We start in 1989, when the teen, Manford (Glenn Obrero), shows up unannounced at a University of San Francisco basketball practice to convince — or badger — the longtime coach named Saul (Keith Kupferer) that he should join the team. Even before quick-witted arguments emerge over Manford’s height (he’s short) or his game (he’s really good), there’s the issue that the team’s season (a losing one) is already over. What Manford really wants, we discover, is to travel with the team to China, where they will be playing a “friendship” game against the University of Beijing.

Flash back to 1971, when Saul visited China and spent a few weeks coaching the Beijing University team as part of the ping pong diplomacy of the time. The first thing he notices at a practice is that the players never shoot; they just keep passing the ball. That might reflect the ideal of collective communism, but it also, according to Saul’s assigned translator Wen Chang (James Seol) and the play’s narrator, reflects the players’ fear of taking a shot and missing.
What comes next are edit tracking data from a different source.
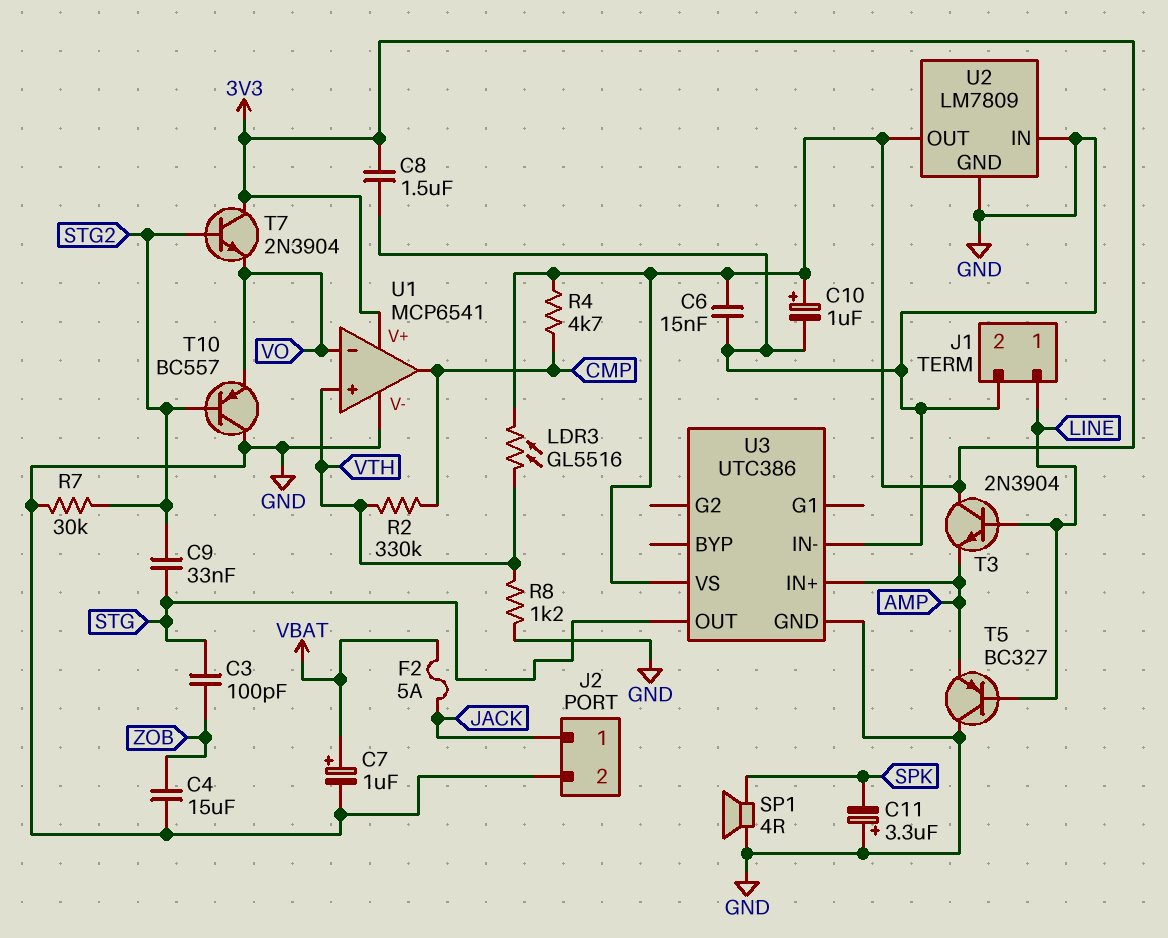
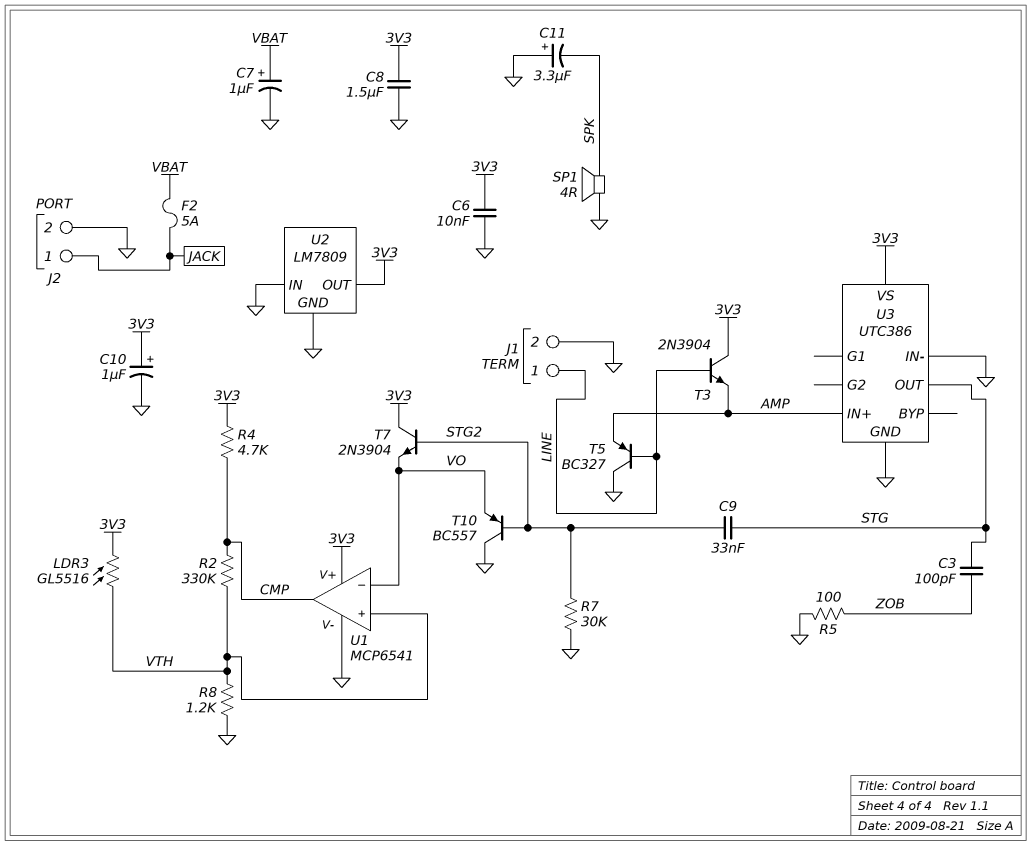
C4: 15uF (GND, ZOB) -> none
C6: 15nF (3V3, GND) -> 10nF (3V3, GND)
R5: none -> 100 (GND, ZOB)

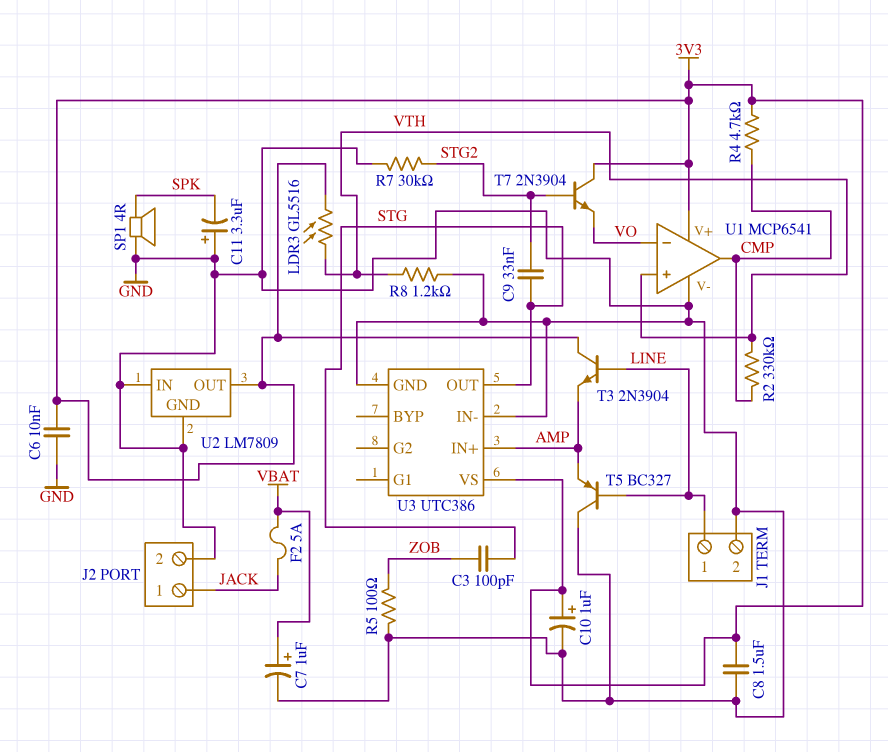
T10: PNP BC557 (B STG2, C GND, E VO) -> none

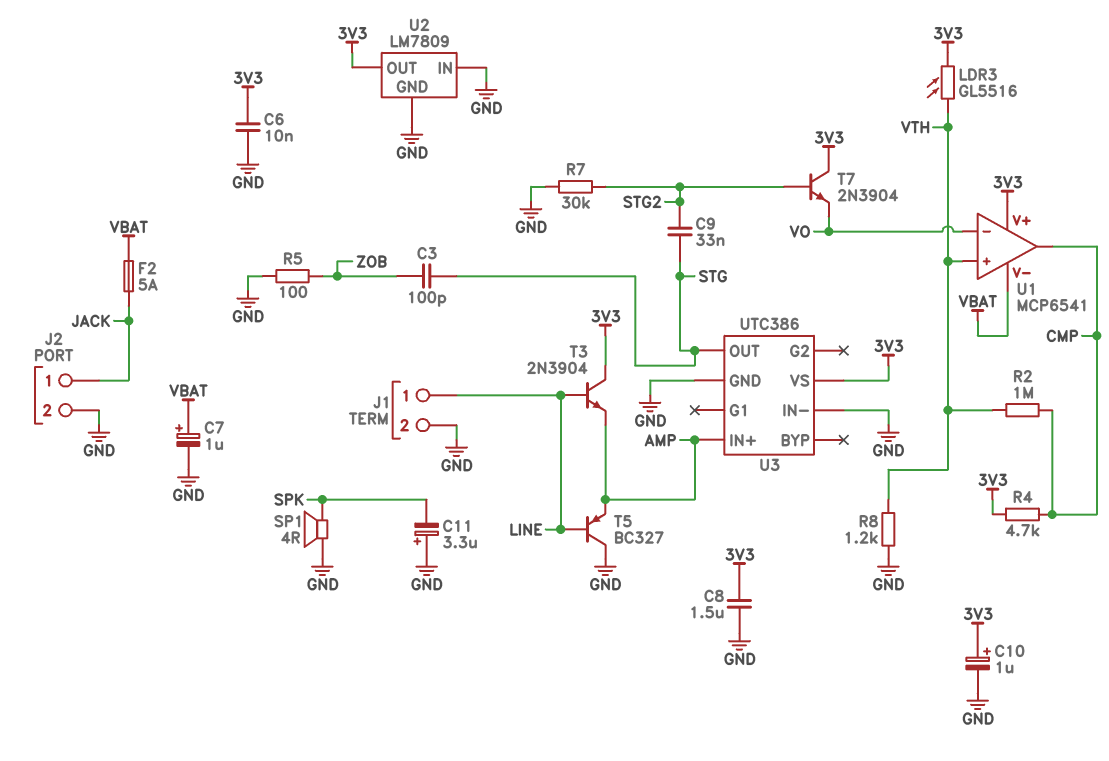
R2: 330k (CMP, VTH) -> 1M (CMP, VTH)
U1 pin V-: GND -> VBAT

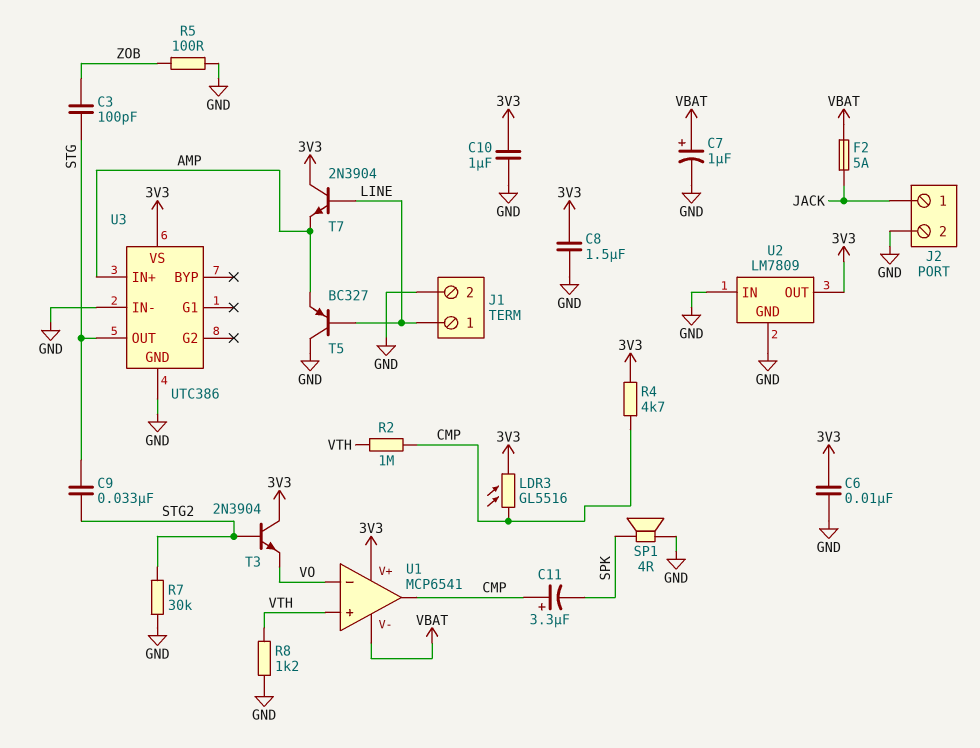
C10: 1uF (plus 3V3, minus GND) -> 1uF (3V3, GND)
C11: 3.3uF (plus GND, minus SPK) -> 3.3uF (plus CMP, minus SPK)
LDR3: GL5516 (3V3, VTH) -> GL5516 (3V3, CMP)
T3: NPN 2N3904 (B LINE, C 3V3, E AMP) -> NPN 2N3904 (B STG2, C 3V3, E VO)
T7: NPN 2N3904 (B STG2, C 3V3, E VO) -> NPN 2N3904 (B LINE, C 3V3, E AMP)

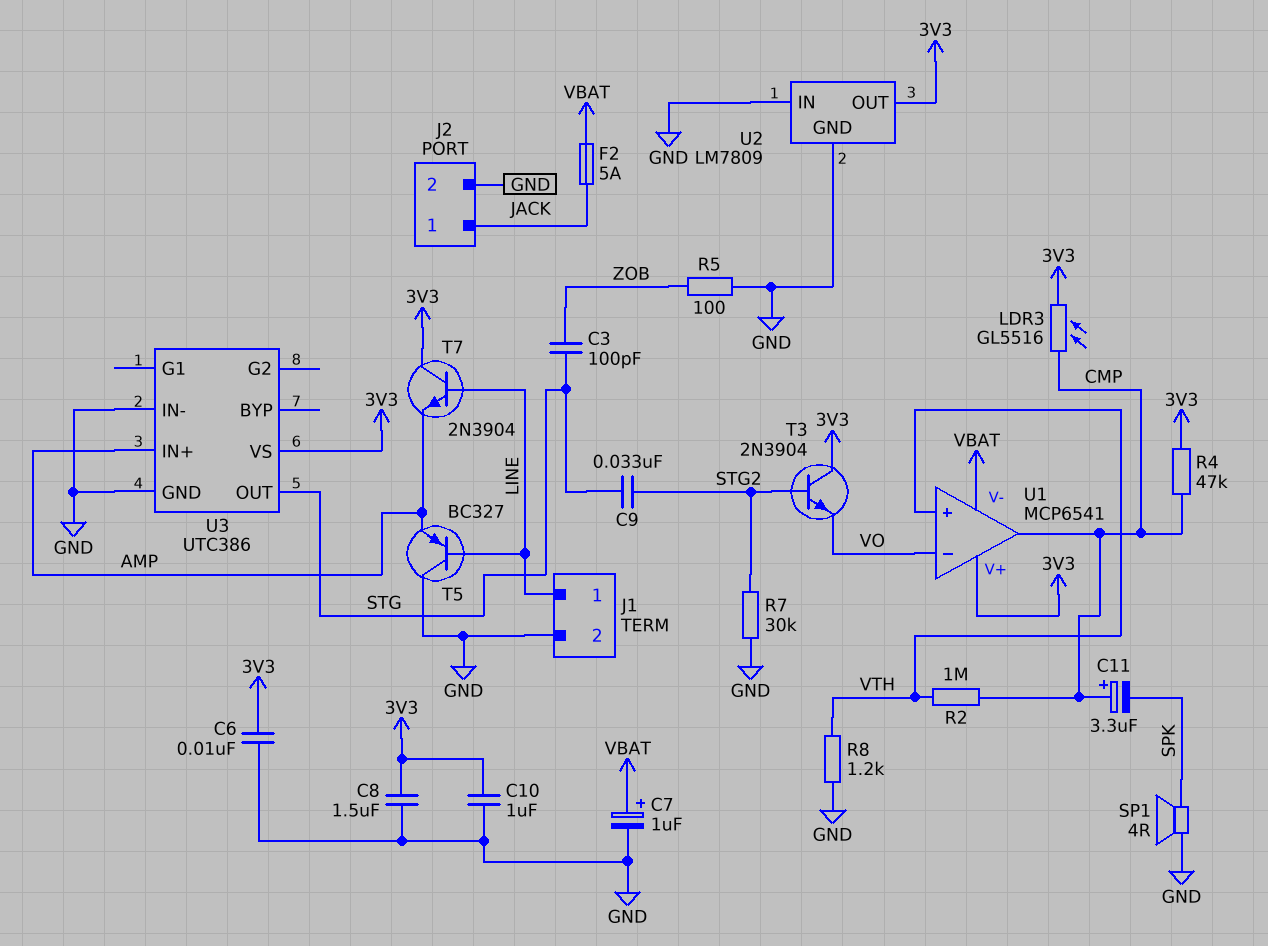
R4: 4.7k (3V3, CMP) -> 47k (3V3, CMP)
In China under Mao, failing in the spotlight means career exile at best, consequences for one’s freedom or even one’s life at worst.

Wen Chang is now the Chinese team’s basketball coach, and the country is ruled by Deng Xiaoping. Student protests fill the streets, and caution informs both Wen Chang’s approach to basketball and his choices in life, which he begins to re-evaluate. James Seol’s performance manages to find the expressiveness in a character used to repressing what he’s feeling.
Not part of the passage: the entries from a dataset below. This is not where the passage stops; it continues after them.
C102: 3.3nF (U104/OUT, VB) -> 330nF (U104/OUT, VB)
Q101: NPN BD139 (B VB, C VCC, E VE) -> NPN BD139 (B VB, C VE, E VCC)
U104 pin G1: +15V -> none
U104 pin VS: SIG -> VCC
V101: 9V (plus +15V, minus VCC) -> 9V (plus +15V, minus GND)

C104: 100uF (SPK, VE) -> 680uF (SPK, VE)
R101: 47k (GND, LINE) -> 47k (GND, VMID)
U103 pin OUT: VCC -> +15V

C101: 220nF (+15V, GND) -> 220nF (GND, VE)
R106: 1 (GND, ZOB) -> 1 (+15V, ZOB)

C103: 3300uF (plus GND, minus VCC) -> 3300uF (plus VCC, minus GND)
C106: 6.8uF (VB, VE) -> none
Saul, who tutored Wen Chang in the game but could not possibly be more different, sweats and swears profusely, relying on foul-mouthed trash talk as a strategy, including the claim in 1971 that no Chinese basketball team will ever beat an American team, a public pronouncement that has never been forgotten and may well come back to haunt him. Kupferer captures Saul’s growing recognition that his brashness is bringing him decreasing returns as a coach and outright failure in his personal life. 

Manford possesses all the drive and skill to succeed, but seems held back by unresolved unknowns. In scenes with his cousin Connie (a strong Deanna Myers in a somewhat thankless role), Manford exposes his complex relationship with his mother, who has just passed away, and Obrero carefully reveals the layers of Manford’s motivation to play in Beijing.

Director Jesca Prudencio’s production comes off as confident and fast-moving but also somewhat sedate. The injections of the physical — mostly Obrero’s intense foot-heavy drills, a form of carefully controlled chaotic energy — are welcome but not especially integrated. Prudencio theatricalizes the aspects of gameplay sufficiently but not excitingly. Set designer Justin Humphres splits the audience in two in Steppenwolf’s Upstairs black box space, with basketball-court flooring in the middle, as if we were coming to a game. Although it works overall, it also problematically constrains the projections, which play a key role even at the compelling climax, to a sliver of space above the seating on each side.

If the production could be more stylistically involving, the play’s relevance could not be more immediate. Current street protests in Hong Kong make us realize both the stakes and realness of the suspense that existed with the Tiananmen protests, the mixture of hope and concern that exists before the tanks show up. And, here at home, we are perhaps getting our first glimpse of what fearful fealty looks like when a leader demands that even those reporting the weather demonstrate obedience to his message.